Court dances from the Renaissance period integrated with contemporary movement. It's not what you expect to find at a dance concert, but it's what Tamara McCarty choreographed for her University Honors Program thesis, which has been lauded at dance concerts and research competitions.
Mentored by Colleen Dunagan (Department of Dance), the senior dance major explored the codification of gendered movement in Renaissance court dances by tracking choreographic changes in the dance practice and the sociopolitical influences of elite society.

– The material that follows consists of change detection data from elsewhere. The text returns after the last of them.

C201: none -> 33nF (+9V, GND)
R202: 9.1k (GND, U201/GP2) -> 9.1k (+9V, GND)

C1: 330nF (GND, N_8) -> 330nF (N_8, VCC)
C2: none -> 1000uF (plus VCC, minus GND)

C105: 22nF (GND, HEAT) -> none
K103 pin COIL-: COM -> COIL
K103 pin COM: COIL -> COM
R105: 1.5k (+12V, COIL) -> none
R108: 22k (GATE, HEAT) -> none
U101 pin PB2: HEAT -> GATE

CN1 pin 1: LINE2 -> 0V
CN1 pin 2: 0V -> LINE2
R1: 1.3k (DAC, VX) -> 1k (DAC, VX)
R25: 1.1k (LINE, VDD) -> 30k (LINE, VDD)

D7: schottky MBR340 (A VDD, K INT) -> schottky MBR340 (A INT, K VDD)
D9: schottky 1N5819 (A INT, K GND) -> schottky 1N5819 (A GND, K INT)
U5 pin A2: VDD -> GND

McCarty attended workshops with the Dolmetsch Historical Dance Society in England to learn how to perform historic court dances. She created Boundaries to physically explore choreographic elements of the court dances and masculine and feminine gender constructs in movement. During her process, she took historic steps and integrated them with contemporary dance ideas to explore gender today.
In her research, McCarty notes that elite rulers used dance as a political tool to exemplify and demonstrate power. Social roles were rehearsed as men moved strongly and women softly. Today, she notes, it is not necessary to maintain those social constructs - male and female dancers are equably capable of performing a wide range of movement qualities and styles.
Boundaries was one of 10 dances selected for CSULB's Contemporary Dance Concert in February. That same month, McCarty presented her research at the CSULB Student Research Competition, winning first place in the Creative Arts and Design category. As a result, she will present at the statewide CSU Student Research Competition at Cal Poly Pomona in May.
McCarty also presented her choreography and dance research at the American College Dance Festival Association's (ACDFA) Baja Regional Conference earlier this month and was featured in the Gala Concert.
A dancer since she was 4 years old, McCarty plans to move to New York to dance with a professional company after she graduates next month. She also wants to attend graduate school to study dance history and inspire a new generation of dancers as a teacher and choreographer.